Input data =>
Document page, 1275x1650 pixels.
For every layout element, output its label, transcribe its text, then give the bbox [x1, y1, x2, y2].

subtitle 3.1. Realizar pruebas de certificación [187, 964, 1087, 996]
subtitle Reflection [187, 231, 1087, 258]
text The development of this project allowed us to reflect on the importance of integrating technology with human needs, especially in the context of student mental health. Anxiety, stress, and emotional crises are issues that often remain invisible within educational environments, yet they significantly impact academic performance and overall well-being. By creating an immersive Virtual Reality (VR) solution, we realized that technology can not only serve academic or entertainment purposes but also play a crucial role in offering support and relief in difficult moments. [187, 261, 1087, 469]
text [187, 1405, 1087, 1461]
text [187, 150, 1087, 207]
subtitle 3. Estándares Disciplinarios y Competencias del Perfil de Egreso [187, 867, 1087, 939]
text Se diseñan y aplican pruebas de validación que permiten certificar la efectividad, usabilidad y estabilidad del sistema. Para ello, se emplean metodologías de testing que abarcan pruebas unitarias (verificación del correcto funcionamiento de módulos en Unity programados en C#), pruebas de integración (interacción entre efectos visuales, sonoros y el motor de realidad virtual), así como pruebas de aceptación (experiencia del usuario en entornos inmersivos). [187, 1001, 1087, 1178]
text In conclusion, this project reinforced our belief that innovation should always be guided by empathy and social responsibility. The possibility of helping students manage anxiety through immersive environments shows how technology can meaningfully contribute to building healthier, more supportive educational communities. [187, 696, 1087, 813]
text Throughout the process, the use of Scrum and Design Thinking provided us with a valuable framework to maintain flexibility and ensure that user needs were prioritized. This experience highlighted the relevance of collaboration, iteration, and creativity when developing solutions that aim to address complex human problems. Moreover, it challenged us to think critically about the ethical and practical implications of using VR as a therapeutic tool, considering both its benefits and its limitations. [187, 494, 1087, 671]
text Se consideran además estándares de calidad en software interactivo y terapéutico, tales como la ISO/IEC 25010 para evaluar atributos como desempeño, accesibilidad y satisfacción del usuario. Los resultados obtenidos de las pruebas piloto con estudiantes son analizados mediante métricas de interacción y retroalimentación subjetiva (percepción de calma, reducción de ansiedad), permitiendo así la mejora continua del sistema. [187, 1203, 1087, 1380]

* * *

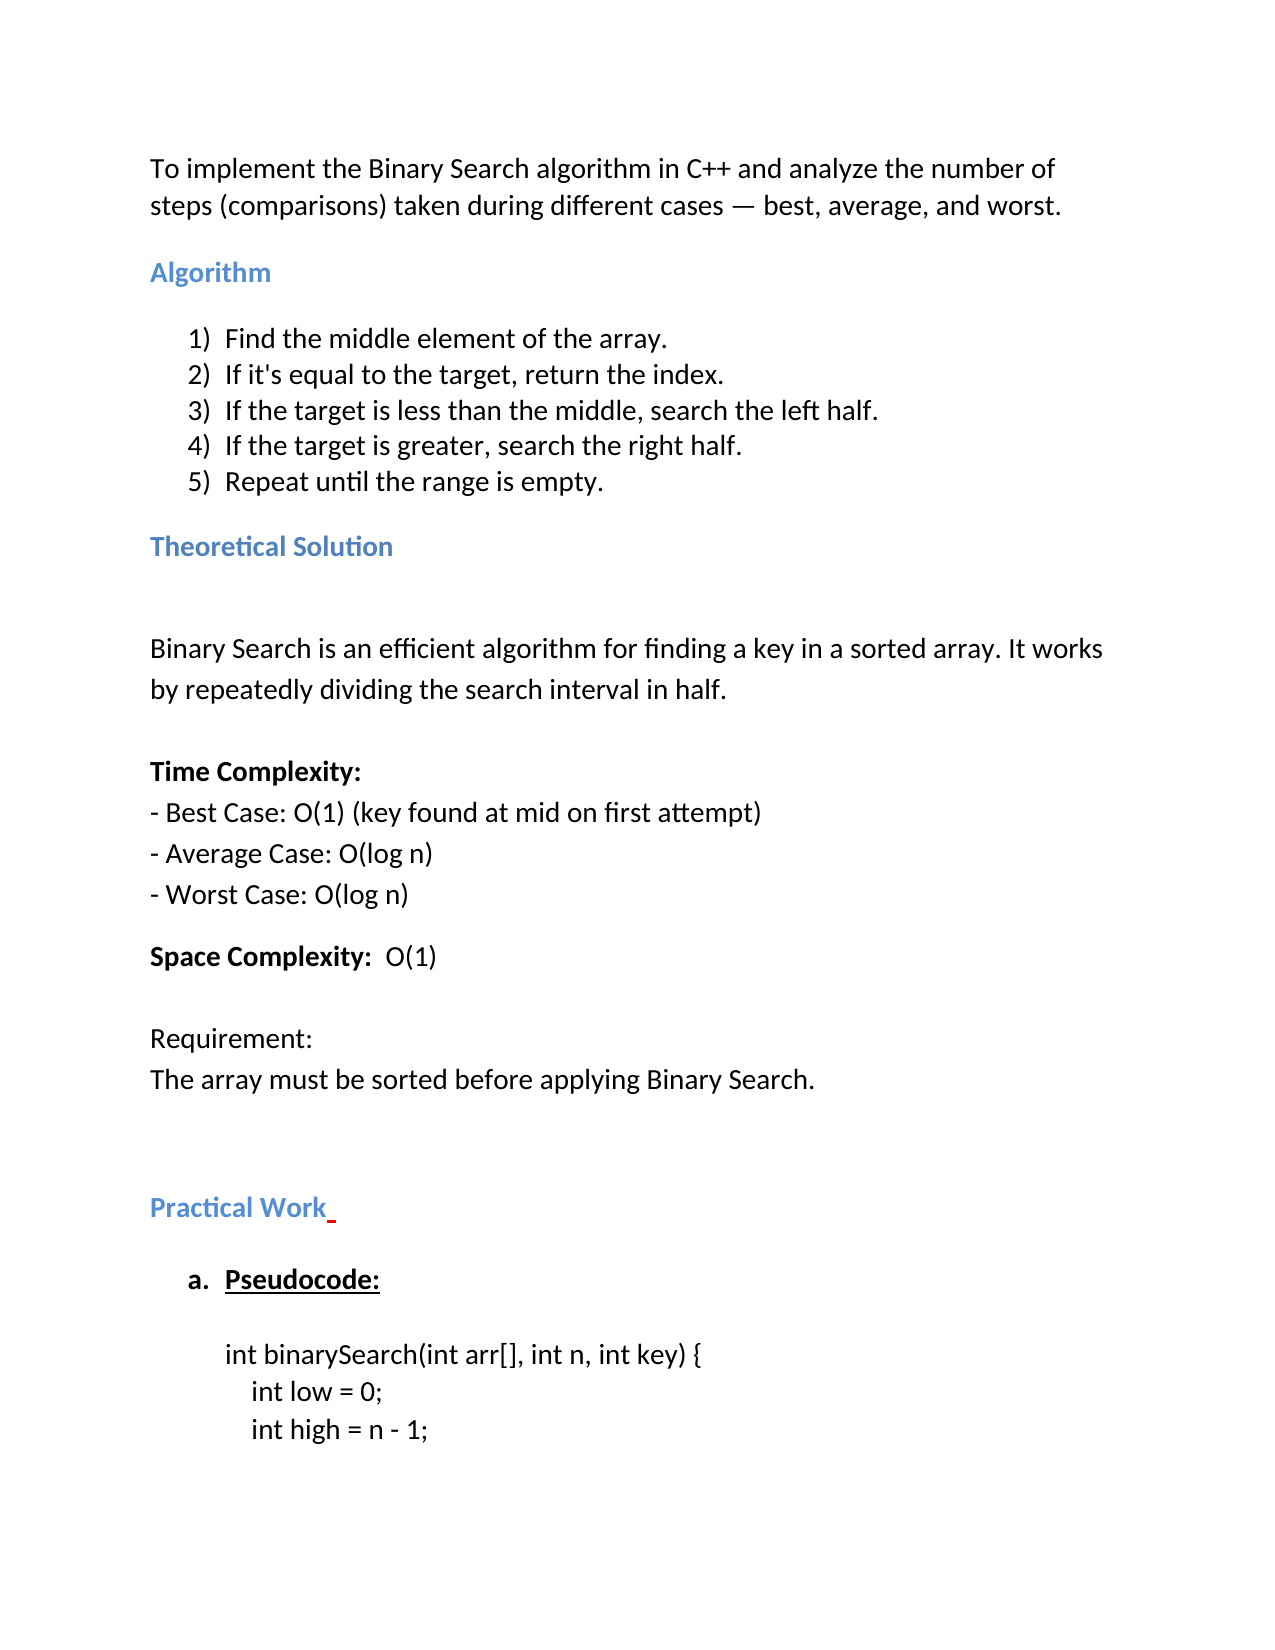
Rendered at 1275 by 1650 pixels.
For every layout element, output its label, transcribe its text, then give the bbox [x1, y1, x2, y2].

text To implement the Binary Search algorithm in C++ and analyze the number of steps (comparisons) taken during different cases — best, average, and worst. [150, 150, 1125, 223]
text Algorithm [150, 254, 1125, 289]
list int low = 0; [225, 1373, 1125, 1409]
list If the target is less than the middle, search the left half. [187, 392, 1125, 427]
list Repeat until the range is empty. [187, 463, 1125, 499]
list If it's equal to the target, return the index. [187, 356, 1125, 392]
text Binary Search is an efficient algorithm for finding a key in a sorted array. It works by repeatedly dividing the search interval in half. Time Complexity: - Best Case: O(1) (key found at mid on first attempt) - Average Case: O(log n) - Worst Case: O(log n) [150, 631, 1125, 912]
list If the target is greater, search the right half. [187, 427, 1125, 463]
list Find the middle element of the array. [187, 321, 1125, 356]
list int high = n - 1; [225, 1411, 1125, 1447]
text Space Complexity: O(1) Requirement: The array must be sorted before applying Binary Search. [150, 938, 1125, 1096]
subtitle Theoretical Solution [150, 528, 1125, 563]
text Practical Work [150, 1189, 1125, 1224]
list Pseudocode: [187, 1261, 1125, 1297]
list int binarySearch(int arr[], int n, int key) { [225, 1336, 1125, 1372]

What to produce => From the data above, output only the lines between the line containing "Document page, 1275x1650 pixels." and the line containing "text [187, 1405, 1087, 1461]", inclusive, exactly as written.

Reply to the exercise =>
Document page, 1275x1650 pixels.
For every layout element, output its label, transcribe its text, then give the bbox [x1, y1, x2, y2].

subtitle 3.1. Realizar pruebas de certificación [187, 964, 1087, 996]
subtitle Reflection [187, 231, 1087, 258]
text The development of this project allowed us to reflect on the importance of integrating technology with human needs, especially in the context of student mental health. Anxiety, stress, and emotional crises are issues that often remain invisible within educational environments, yet they significantly impact academic performance and overall well-being. By creating an immersive Virtual Reality (VR) solution, we realized that technology can not only serve academic or entertainment purposes but also play a crucial role in offering support and relief in difficult moments. [187, 261, 1087, 469]
text [187, 1405, 1087, 1461]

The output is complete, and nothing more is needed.